GAINES, Robert R., Geology Department, Pomona College, 185 E. Sixth Street, Claremont, CA 91711, PETERS, Shanan, Paleobiology Database, 495 Weeks Hall, Madison, WI 53706, HAMMARLUND, Emma, Nordic Center for Earth Evolution; Inst of Biology, Univeristy of Southern Denmark, Campusvej 55, Odense, 5230, Denmark, BRIGGS, Derek E.G., Dept. of Geology and Geophysics & Peabody Museum of Natural History, Yale University, 210 Whitney Avenue, P.O. Box 208109, New Haven, CT 06520, QI, Changshi, Key Laboratory for Paleobiology, Yunnan University, 265 E. Columbia Ave, Kunming, CA 650091, HOU, Xianguang, Key Laboratory For Paleobiology, Yunnan University, Kunming, 671000, China, GABBOTT, Sarah E., Department of Geology, University of Leicester, Leicester, LE1 7RH, United Kingdom and CANFIELD, Donald E., Nordic Center for Earth Evolution, Univeristy of Southern Denmark, Campusvej 55, Odense, 5230, Denmark,

It has long been recognized that the Cambrian is enriched in fossil lagerstätten, which are critical to understanding the Cambrian explosion.
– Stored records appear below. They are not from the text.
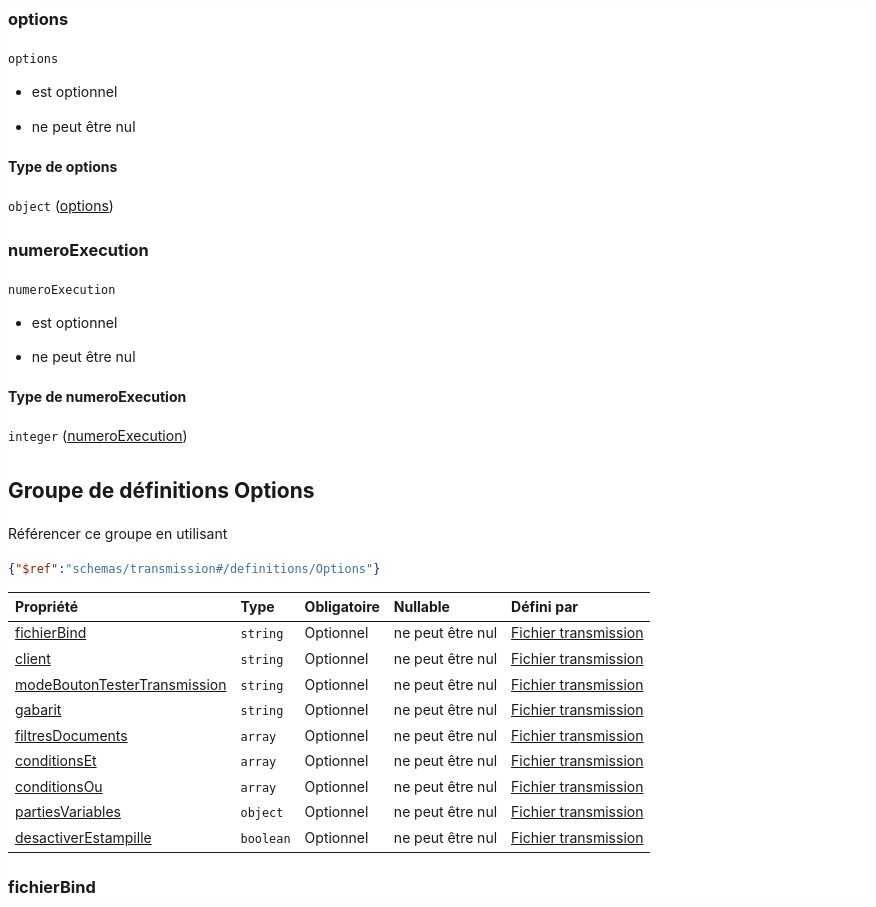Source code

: ### options



`options`

*   est optionnel

*   ne peut être nul

#### Type de options

`object` ([options](frw-transmission-definitions-options.md))

### numeroExecution



`numeroExecution`

*   est optionnel

*   ne peut être nul

#### Type de numeroExecution

`integer` ([numeroExecution](frw-transmission-definitions-tache-properties-numeroexecution.md))

## Groupe de définitions Options

Référencer ce groupe en utilisant

```json
{"$ref":"schemas/transmission#/definitions/Options"}
```

| Propriété                                                     | Type      | Obligatoire | Nullable         | Défini par                                                                                                                                                                                   |
| :------------------------------------------------------------ | :-------- | :---------- | :--------------- | :------------------------------------------------------------------------------------------------------------------------------------------------------------------------------------------- |
| [fichierBind](#fichierbind)                                   | `string`  | Optionnel   | ne peut être nul | [Fichier transmission](frw-transmission-definitions-options-properties-fichierbind.md "schemas/transmission#/definitions/Options/properties/fichierBind")                                    |
| [client](#client)                                             | `string`  | Optionnel   | ne peut être nul | [Fichier transmission](frw-transmission-definitions-options-properties-client.md "schemas/transmission#/definitions/Options/properties/client")                                              |
| [modeBoutonTesterTransmission](#modeboutontestertransmission) | `string`  | Optionnel   | ne peut être nul | [Fichier transmission](frw-transmission-definitions-options-properties-modeboutontestertransmission.md "schemas/transmission#/definitions/Options/properties/modeBoutonTesterTransmission")  |
| [gabarit](#gabarit)                                           | `string`  | Optionnel   | ne peut être nul | [Fichier transmission](frw-transmission-definitions-options-properties-gabarit.md "schemas/transmission#/definitions/Options/properties/gabarit")                                            |
| [filtresDocuments](#filtresdocuments)                         | `array`   | Optionnel   | ne peut être nul | [Fichier transmission](frw-transmission-definitions-filtresdocuments.md "schemas/transmission#/definitions/Options/properties/filtresDocuments")                                             |
| [conditionsEt](#conditionset)                                 | `array`   | Optionnel   | ne peut être nul | [Fichier transmission](frw-transmission-definitions-conditions.md "schemas/transmission#/definitions/Options/properties/conditionsEt")                                                       |
| [conditionsOu](#conditionsou)                                 | `array`   | Optionnel   | ne peut être nul | [Fichier transmission](frw-transmission-definitions-conditions.md "schemas/transmission#/definitions/Options/properties/conditionsOu")                                                       |
| [partiesVariables](#partiesvariables)                         | `object`  | Optionnel   | ne peut être nul | [Fichier transmission](frw-transmission-definitions-options-properties-partiesvariables.md "schemas/transmission#/definitions/Options/properties/partiesVariables")                          |
| [desactiverEstampille](#desactiverestampille)                 | `boolean` | Optionnel   | ne peut être nul | [Fichier transmission](frw-transmission-definitions-options-properties-désactiver-estampille-de-pied-de-page.md "schemas/transmission#/definitions/Options/properties/desactiverEstampille") |

### fichierBind

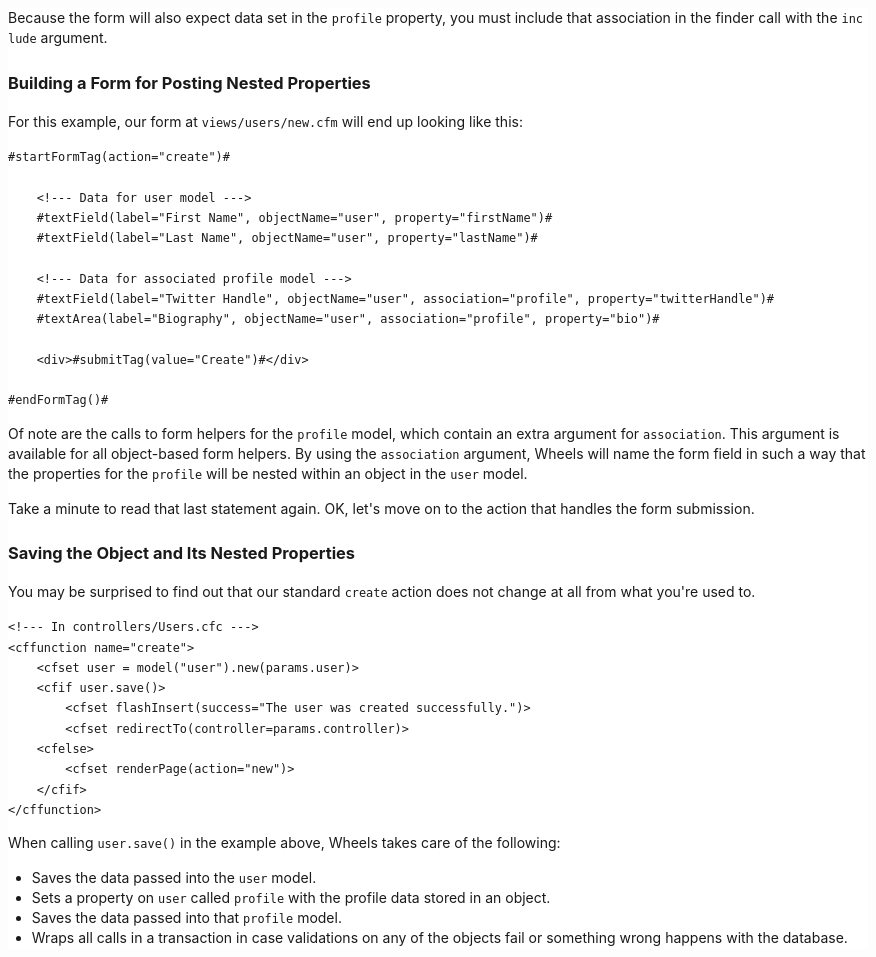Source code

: Because the form will also expect data set in the `profile` property, you must include that association in the finder call with the `include` argument.

### Building a Form for Posting Nested Properties ###

For this example, our form at `views/users/new.cfm` will end up looking like this:

```
#startFormTag(action="create")#

    <!--- Data for user model --->
    #textField(label="First Name", objectName="user", property="firstName")#
    #textField(label="Last Name", objectName="user", property="lastName")#

    <!--- Data for associated profile model --->
    #textField(label="Twitter Handle", objectName="user", association="profile", property="twitterHandle")#
    #textArea(label="Biography", objectName="user", association="profile", property="bio")#

    <div>#submitTag(value="Create")#</div>

#endFormTag()#
```

Of note are the calls to form helpers for the `profile` model, which contain an extra argument for `association`. This argument is available for all object-based form helpers. By using the `association` argument, Wheels will name the form field in such a way that the properties for the `profile` will be nested within an object in the `user` model.

Take a minute to read that last statement again. OK, let's move on to the action that handles the form submission.

### Saving the Object and Its Nested Properties ###

You may be surprised to find out that our standard `create` action does not change at all from what you're used to.

```
<!--- In controllers/Users.cfc --->
<cffunction name="create">
    <cfset user = model("user").new(params.user)>
    <cfif user.save()>
        <cfset flashInsert(success="The user was created successfully.")>
        <cfset redirectTo(controller=params.controller)>
    <cfelse>
        <cfset renderPage(action="new")>
    </cfif>
</cffunction>
```

When calling `user.save()` in the example above, Wheels takes care of the following:

  * Saves the data passed into the `user` model.
  * Sets a property on `user` called `profile` with the profile data stored in an object.
  * Saves the data passed into that `profile` model.
  * Wraps all calls in a transaction in case validations on any of the objects fail or something wrong happens with the database.
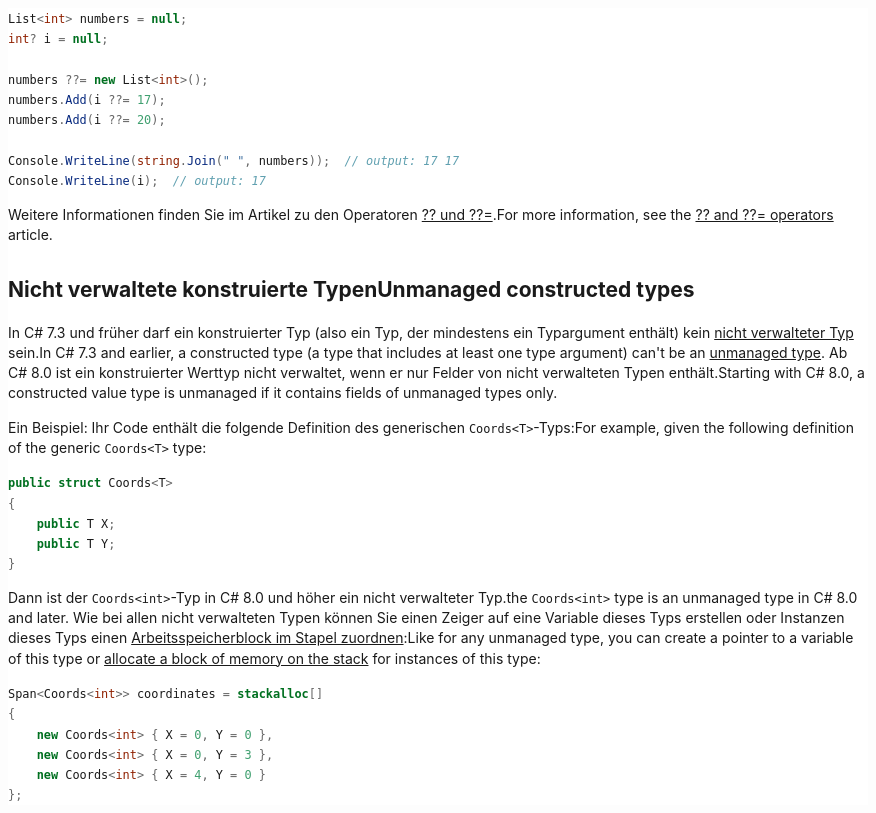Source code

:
 ```csharp
List<int> numbers = null;
int? i = null;

numbers ??= new List<int>();
numbers.Add(i ??= 17);
numbers.Add(i ??= 20);

Console.WriteLine(string.Join(" ", numbers));  // output: 17 17
Console.WriteLine(i);  // output: 17
```

<span data-ttu-id="d3efc-300">Weitere Informationen finden Sie im Artikel zu den Operatoren [?? und ??=](../language-reference/operators/null-coalescing-operator.md).</span><span class="sxs-lookup"><span data-stu-id="d3efc-300">For more information, see the [?? and ??= operators](../language-reference/operators/null-coalescing-operator.md) article.</span></span>

## <a name="unmanaged-constructed-types"></a><span data-ttu-id="d3efc-301">Nicht verwaltete konstruierte Typen</span><span class="sxs-lookup"><span data-stu-id="d3efc-301">Unmanaged constructed types</span></span>

<span data-ttu-id="d3efc-302">In C# 7.3 und früher darf ein konstruierter Typ (also ein Typ, der mindestens ein Typargument enthält) kein [nicht verwalteter Typ](../language-reference/builtin-types/unmanaged-types.md) sein.</span><span class="sxs-lookup"><span data-stu-id="d3efc-302">In C# 7.3 and earlier, a constructed type (a type that includes at least one type argument) can't be an [unmanaged type](../language-reference/builtin-types/unmanaged-types.md).</span></span> <span data-ttu-id="d3efc-303">Ab C# 8.0 ist ein konstruierter Werttyp nicht verwaltet, wenn er nur Felder von nicht verwalteten Typen enthält.</span><span class="sxs-lookup"><span data-stu-id="d3efc-303">Starting with C# 8.0, a constructed value type is unmanaged if it contains fields of unmanaged types only.</span></span>

<span data-ttu-id="d3efc-304">Ein Beispiel: Ihr Code enthält die folgende Definition des generischen `Coords<T>`-Typs:</span><span class="sxs-lookup"><span data-stu-id="d3efc-304">For example, given the following definition of the generic `Coords<T>` type:</span></span>

```csharp
public struct Coords<T>
{
    public T X;
    public T Y;
}
```

<span data-ttu-id="d3efc-305">Dann ist der `Coords<int>`-Typ in C# 8.0 und höher ein nicht verwalteter Typ.</span><span class="sxs-lookup"><span data-stu-id="d3efc-305">the `Coords<int>` type is an unmanaged type in C# 8.0 and later.</span></span> <span data-ttu-id="d3efc-306">Wie bei allen nicht verwalteten Typen können Sie einen Zeiger auf eine Variable dieses Typs erstellen oder Instanzen dieses Typs einen [Arbeitsspeicherblock im Stapel zuordnen](../language-reference/operators/stackalloc.md):</span><span class="sxs-lookup"><span data-stu-id="d3efc-306">Like for any unmanaged type, you can create a pointer to a variable of this type or [allocate a block of memory on the stack](../language-reference/operators/stackalloc.md) for instances of this type:</span></span>

```csharp
Span<Coords<int>> coordinates = stackalloc[]
{
    new Coords<int> { X = 0, Y = 0 },
    new Coords<int> { X = 0, Y = 3 },
    new Coords<int> { X = 4, Y = 0 }
};
```
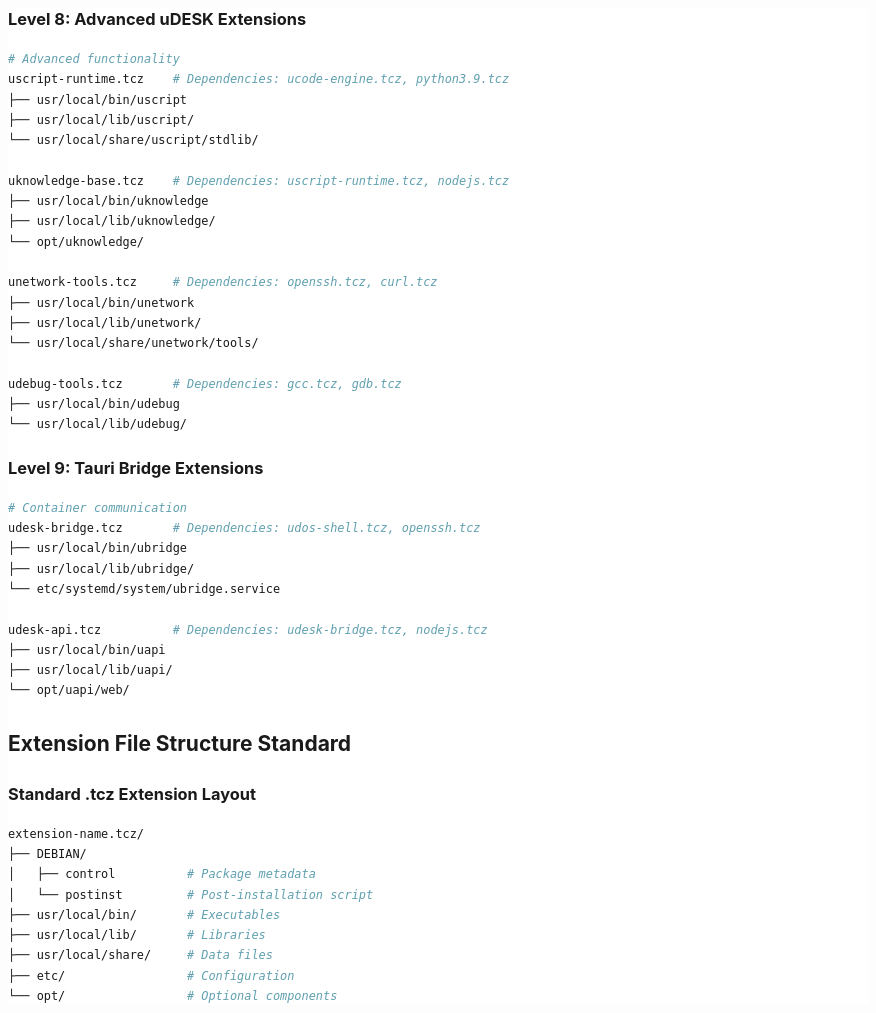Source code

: ### Level 8: Advanced uDESK Extensions
```bash
# Advanced functionality
uscript-runtime.tcz    # Dependencies: ucode-engine.tcz, python3.9.tcz
├── usr/local/bin/uscript
├── usr/local/lib/uscript/
└── usr/local/share/uscript/stdlib/

uknowledge-base.tcz    # Dependencies: uscript-runtime.tcz, nodejs.tcz
├── usr/local/bin/uknowledge
├── usr/local/lib/uknowledge/
└── opt/uknowledge/

unetwork-tools.tcz     # Dependencies: openssh.tcz, curl.tcz
├── usr/local/bin/unetwork
├── usr/local/lib/unetwork/
└── usr/local/share/unetwork/tools/

udebug-tools.tcz       # Dependencies: gcc.tcz, gdb.tcz
├── usr/local/bin/udebug
└── usr/local/lib/udebug/
```

### Level 9: Tauri Bridge Extensions
```bash
# Container communication
udesk-bridge.tcz       # Dependencies: udos-shell.tcz, openssh.tcz
├── usr/local/bin/ubridge
├── usr/local/lib/ubridge/
└── etc/systemd/system/ubridge.service

udesk-api.tcz          # Dependencies: udesk-bridge.tcz, nodejs.tcz
├── usr/local/bin/uapi
├── usr/local/lib/uapi/
└── opt/uapi/web/
```

## Extension File Structure Standard

### Standard .tcz Extension Layout
```bash
extension-name.tcz/
├── DEBIAN/
│   ├── control          # Package metadata
│   └── postinst         # Post-installation script
├── usr/local/bin/       # Executables
├── usr/local/lib/       # Libraries
├── usr/local/share/     # Data files
├── etc/                 # Configuration
└── opt/                 # Optional components
```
This early Phanerozoic “taphonomic window” is defined by the prevalence of Burgess Shale-type (BST) preservation, an unusual mode of fossilization that is rare after the middle Cambrian. Geochemical and macrostratigraphic data were used to construct a model that accounts for the secular distribution of BST fossil assemblages and for slight but important variations in their taphonomic expression. The widespread occurrence of this type of exceptional fossilization was controlled by changes in seawater chemistry and in the distribution of marine environments over the continents. Low oxidant availability (O2, SO42-) in the oceans was critical to BST fossilization but this condition is not unique to this interval of geologic time. Preservation of non-biomineralized taxa also required early sealing of the sediment-water interface by seafloor cements to isolate the burial environment from overlying seawater; this was the result of an elevated weathering-derived flux of alkalinity to the oceans during the Cambrian and early Ordovician. Macrostratigraphic data show that the sharp decline of BST preservation after the middle Cambrian coincides with a sharp restriction of favorable outer shelf environments, which were progressively displaced from continental crust by the expansion of carbonate platforms. Recent findings of BST-like fossil assemblages in late Cambrian and early Ordovician strata confirm that exceptional preservation persisted where favorable facies developed. Variation in preservational style is correlated with a global shift in carbonate chemistry. δ34S data suggest that the efficacy of seafloor cements as a sealing agent increased with the transition from high-Mg to low-Mg calcite seas in the middle Cambrian. The steep decline in seawater Mg/Ca reduced kinetic barriers to carbonate precipitation, facilitating more rapid precipitation at the seafloor and the preservation of pristine organic fossils in the Burgess Shale and elsewhere. Carbonate sealing was important but less efficient in the early Cambrian, when microbial activity proceeded further, resulting in pyritization of limited aspects of some carbonaceous fossils in the Chengjiang biota.